## REQUIRED ACTION
Needed from the data below: every line from the one with "213: 5757 -> 4800" up to and including the one with "977: 945 -> 1600", repeated exactly and with nothing else.

## RECORD SET
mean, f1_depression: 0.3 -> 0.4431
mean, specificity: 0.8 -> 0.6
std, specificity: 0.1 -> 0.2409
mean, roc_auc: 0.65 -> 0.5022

---

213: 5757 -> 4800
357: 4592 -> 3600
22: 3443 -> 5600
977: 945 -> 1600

## SOLUTION
213: 5757 -> 4800
357: 4592 -> 3600
22: 3443 -> 5600
977: 945 -> 1600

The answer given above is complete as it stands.